Es ist kein Geheimnis, dass es vor allem in unserer Fraktion viele kritische Stimmen zu der vom Handelsausschuss verabschiedeten Resolution gibt. Auch ich stehe vor allem der Formulierung zu den Schiedsgerichten mehr als skeptisch gegenüber und hätte in der Abstimmung das Amendment 27 unterstützt, das jeder Form von ISDS eine Absage erteilen würde. Persönlich bin ich reichlich unzufrieden mit dieser Situation, da ich mir eine spannende Debatte und eine klärende Abstimmung im Anschluss gewünscht hätte. Dann wäre die Position des Parlaments zu den Verhandlungen insgesamt und auch zu den strittigsten Punkten wie ISDS geklärt gewesen. Ich wünsche mir, dass wir die Resolution möglichst schnell wieder auf der Tagesordnung des Plenums haben und dann anständig diskutieren und abstimmen können.
An dieser Stelle vielleicht noch ein inhaltlicher Hinweis: Die Artikel 207 und 218 des Vertrags von Lissabon (AEUV) regeln das auswärtige Handeln der Union in den Fragen der gemeinsamen Handelspolitik. Sie legen unter anderem fest, dass Europäischer Rat und Europäische Kommission die Verantwortung für die Verhandlungen und deren Ausgestaltung tragen. Die Europäische Kommission, durch den Handelskommissar vertreten, führt die Verhandlungen, wenn sie vom Europäischen Rat dafür ein Mandat erhält. Sie ist an Weisungen des Rates gebunden und wird von einem Ausschuss dabei unterstützt. Das Parlament soll während der Verhandlungen unterrichtet werden und ist bei Freihandelsabkommen erst nach Abschluss der Verhandlungen in den Gesetzgebungsprozess einbezogen. Um es kurz zu machen: Die Mitgliedsstaaten geben der Kommission einen detaillierten Auftrag, zu verhandeln und das Parlament kann am Ende lediglich mit ja oder nein stimmen. Diese Resolution ist also keine Abstimmung über TTIP, sondern eine Meinungsäußerung des Parlaments an die Kommission. Das Europäische Parlament kann seinen Standpunkt klar machen aber nicht in die Verhandlungen eingreifen oder sie gar stoppen.

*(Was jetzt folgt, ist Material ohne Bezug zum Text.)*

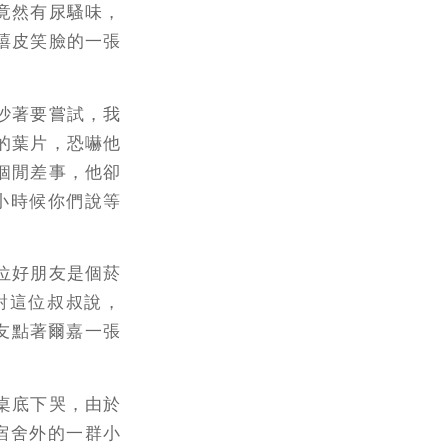
竟然有尿騷味，
嘻皮笑臉的一張
吵著要嘗試，我
的葉片，恐嚇他
個閒差事，他卻
小時候你們說等
位好朋友是個菸
對這位叔叔說，
友點著爾嘉一張
桌底下哭，由於
宿舍外的一群小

Das haben lediglich die Regierungen der Mitgliedsstaaten im Europäischen Rat in ihrer Hand.
Das Thema TTIP beschäftigt nun seit weit über einem Jahr die breitere Öffentlichkeit in Deutschland und natürlich auch uns Abgeordnete. Internationale Handelspolitik ist nicht mein eigentliches parlamentarisches Thema, aber da das geplante Abkommen mit den USA (genauso wie das mit Kanada, CETA) so viele Bereiche des täglichen Lebens berührt, habe ich mich soweit möglich in die Materie eingearbeitet und mir ein Bild gemacht. Auf dieser Infoseite http://tiny.cc/ertug_ttip finden Sie meine Position, die Positionierung der SPD-Abgeordneten und meiner Fraktion sowie weitere Informationen und Verweise zu den Handelsabkommen.
Ich hoffe, Ihnen damit zumindest ein paar Antworten gegeben zu haben und lasse Ihnen nach der tatsächlichen Abstimmung (hoffentlich im Juli-Plenum) ein Update zukommen.